Earlier this spring, a storied committee under the National Academies of Sciences (NAS), Engineering, and Medicine issued “The Next Generation of Biomedical and Behavioral Sciences Researchers: Breaking Through.” Chaired by Ron Daniels, president of Johns Hopkins University, the committee proposed a host of recommendations not only for NIH, but for institutions and investigators, with the aim of strengthening “the nation’s biomedical research system” and ensuring “the successful launch of careers among the next generation of researchers.”
Among the suggestions are better mentoring of postdoctoral researchers, more equitable pay and the creation of a Biomedical Research Enterprise Council whose members would serve as a conduit for change (RRC 5/18, p. 1).

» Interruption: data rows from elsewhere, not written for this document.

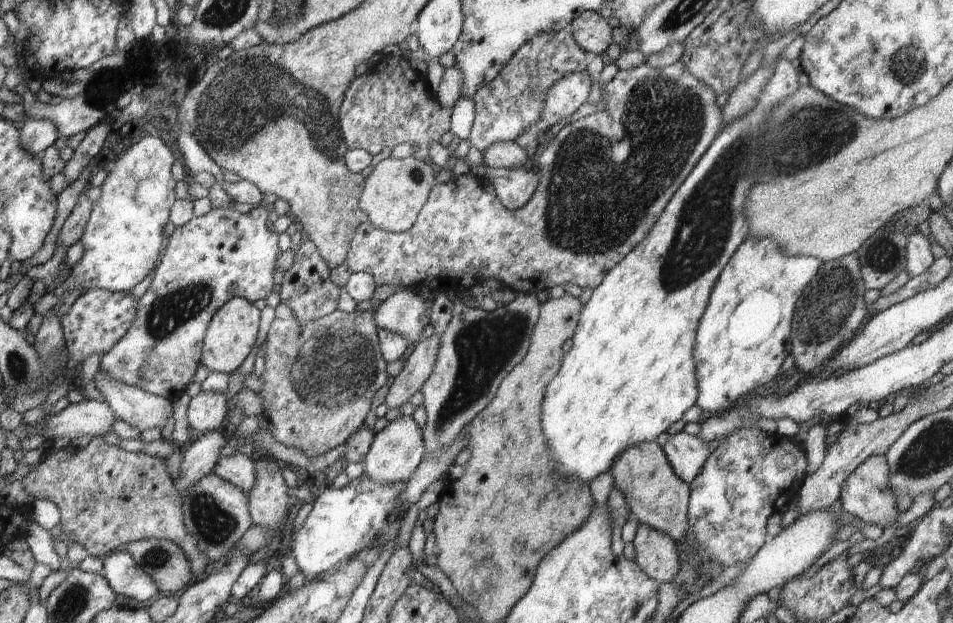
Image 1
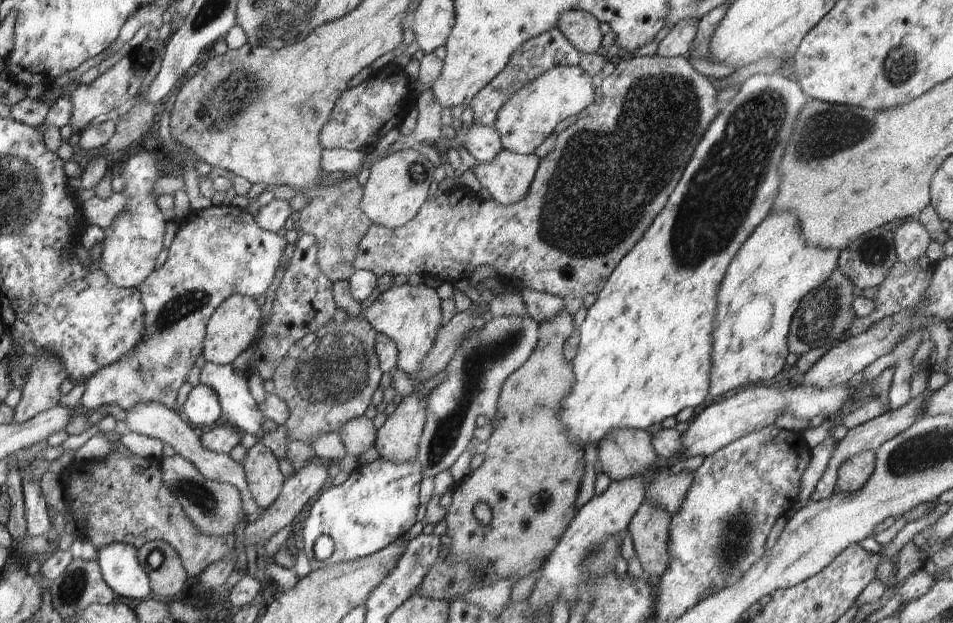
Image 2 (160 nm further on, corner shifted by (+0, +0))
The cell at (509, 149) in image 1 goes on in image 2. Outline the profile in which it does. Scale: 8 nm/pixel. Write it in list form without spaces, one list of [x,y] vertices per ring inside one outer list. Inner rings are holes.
[[[473,122],[469,127],[457,126],[455,141],[459,142],[478,163],[485,163],[501,151],[502,145],[498,133],[491,126]]]

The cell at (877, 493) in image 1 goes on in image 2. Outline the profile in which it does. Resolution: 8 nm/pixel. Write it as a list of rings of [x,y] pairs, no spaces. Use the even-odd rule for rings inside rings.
[[[864,451],[847,458],[838,469],[837,486],[844,493],[861,489],[871,477],[874,465],[874,451]]]

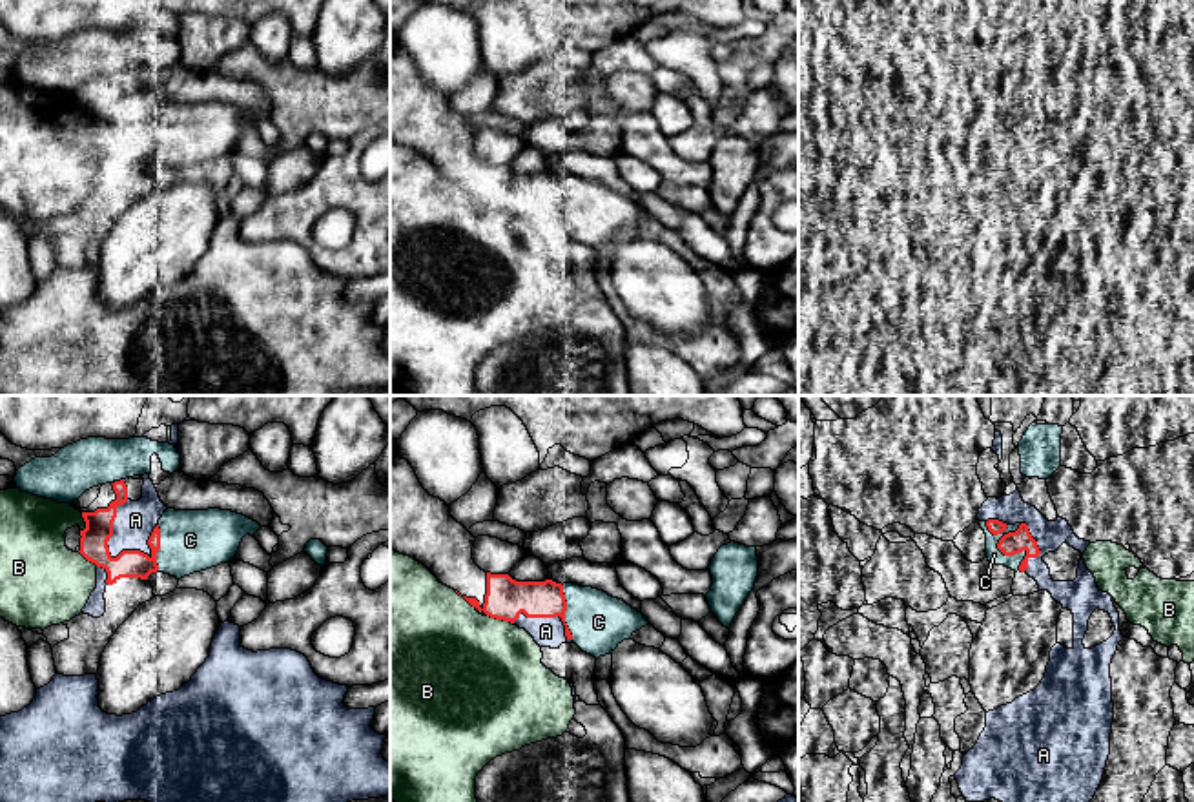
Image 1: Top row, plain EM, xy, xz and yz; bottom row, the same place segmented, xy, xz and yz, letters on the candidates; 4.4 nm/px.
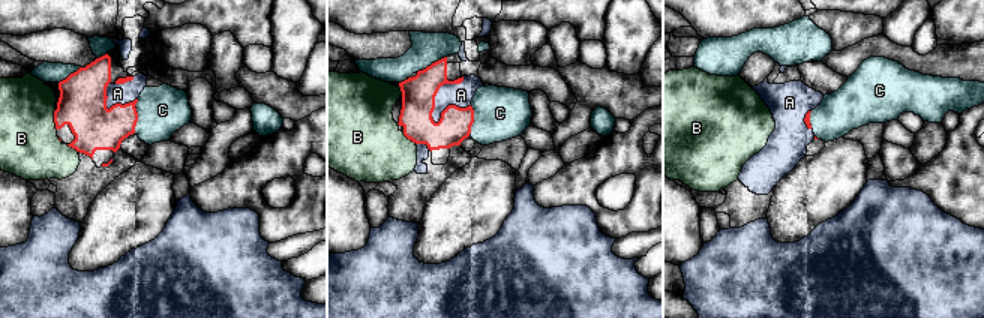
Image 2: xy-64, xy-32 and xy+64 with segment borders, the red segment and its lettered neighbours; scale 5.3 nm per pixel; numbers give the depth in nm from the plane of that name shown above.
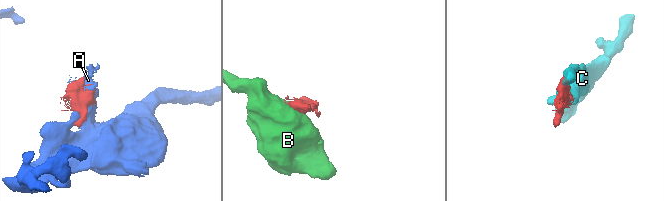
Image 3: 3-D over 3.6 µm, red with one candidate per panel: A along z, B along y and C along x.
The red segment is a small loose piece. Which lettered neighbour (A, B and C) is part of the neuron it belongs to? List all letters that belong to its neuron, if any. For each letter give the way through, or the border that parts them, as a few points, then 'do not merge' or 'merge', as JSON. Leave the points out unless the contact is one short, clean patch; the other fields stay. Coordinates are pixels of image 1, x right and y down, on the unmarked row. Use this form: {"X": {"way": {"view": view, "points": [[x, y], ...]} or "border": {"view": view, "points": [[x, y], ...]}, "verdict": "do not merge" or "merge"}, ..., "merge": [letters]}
{"A": {"verdict": "do not merge"}, "B": {"border": {"view": "xz", "points": [[487, 206], [513, 215]]}, "verdict": "do not merge"}, "C": {"verdict": "merge"}, "merge": ["C"]}

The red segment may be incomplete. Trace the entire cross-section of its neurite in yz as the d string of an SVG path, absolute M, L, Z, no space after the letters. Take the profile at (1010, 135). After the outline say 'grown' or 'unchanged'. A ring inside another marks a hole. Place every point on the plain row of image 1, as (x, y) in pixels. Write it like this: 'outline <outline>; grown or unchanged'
outline M988 111L979 117L986 126L986 149L992 157L1024 164L1028 151L1041 146L1026 115L1006 117L999 111Z; grown

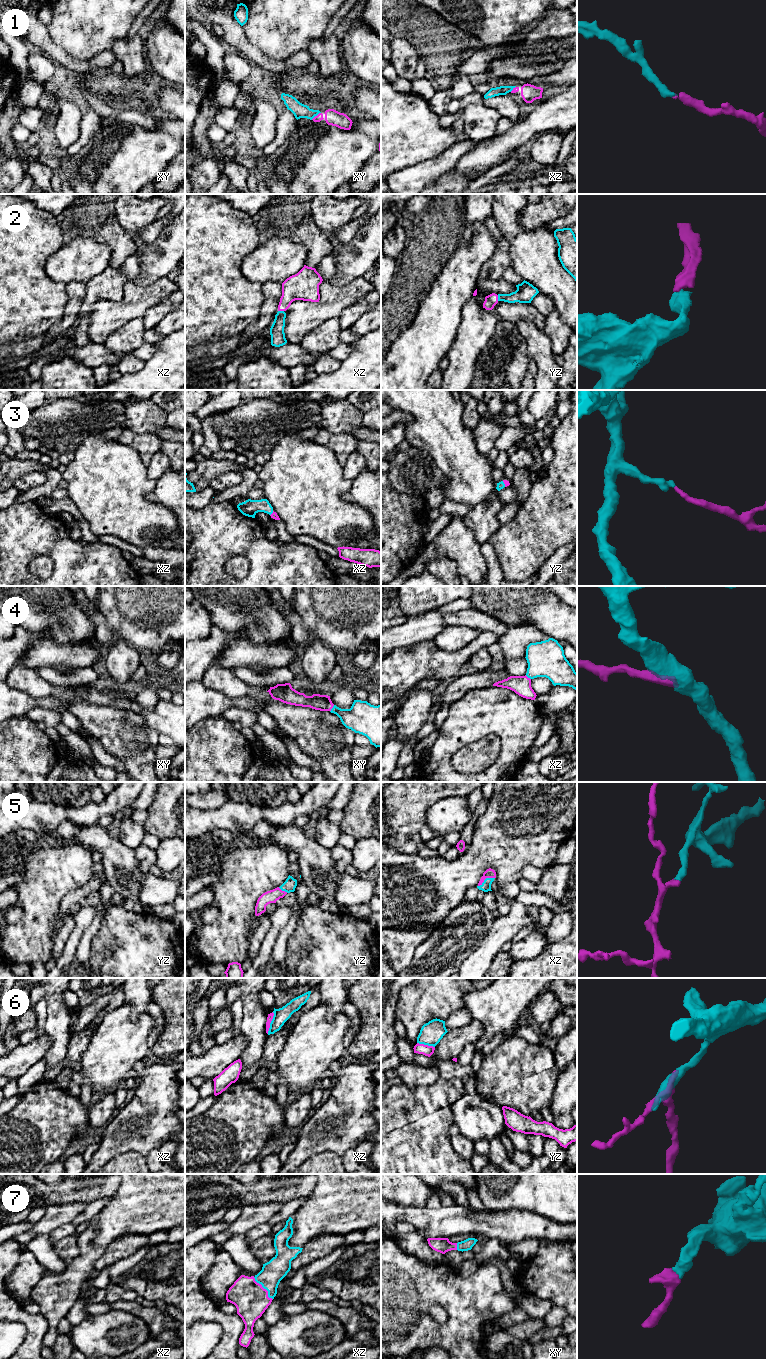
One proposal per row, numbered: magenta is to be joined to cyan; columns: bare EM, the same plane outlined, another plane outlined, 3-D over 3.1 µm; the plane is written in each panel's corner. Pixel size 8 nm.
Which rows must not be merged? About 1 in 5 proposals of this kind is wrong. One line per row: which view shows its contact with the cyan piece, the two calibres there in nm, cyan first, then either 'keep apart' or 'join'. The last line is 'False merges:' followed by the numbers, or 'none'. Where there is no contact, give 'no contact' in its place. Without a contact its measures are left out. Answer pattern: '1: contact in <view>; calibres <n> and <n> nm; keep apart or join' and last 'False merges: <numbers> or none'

Many of the proposals resonated with Elizabeth Watkins, dean of the graduate division and vice chancellor of student academic affairs at the University of California, San Francisco (UCSF). Although not part of the committee, Watkins was invited to the press conference announcing the report to give feedback. In her remarks, Watkins said she hoped the efforts recommended by the committee would prove “actionable.”
And for UCSF, many of them already have. Watkins described UCSF’s experience in implementing some of the proposed reforms. She also pointed out where she felt the recommendations fell short.
Watkins said she terms early stage investigators, who are the focus of the report, “late stage trainees.” One key to improving their environment is for principal investigators (PIs) to “think beyond the immediate needs of their own labs,” she said. In addition, NIH “wields a big stick that can help move us toward the goal of improving the climate for postdocs at our universities,” Watkins said.
Hopkins and UCSF are among institutions that have already gotten a jump on addressing the issues. With Daniels, Watkins is co-chair of the Coalition for Next Generation Life Sciences, formed last year by nine research universities and an institution, which vowed to make public data on “education and training outcomes” that they say are lacking today.
Without this, students “are prevented from making informed choices about their pre- and postdoctoral training activities, and universities from preparing trainees for a full range of careers,” according to the coalition. Members did not issue a statement commenting on the report, Watkins told RRC.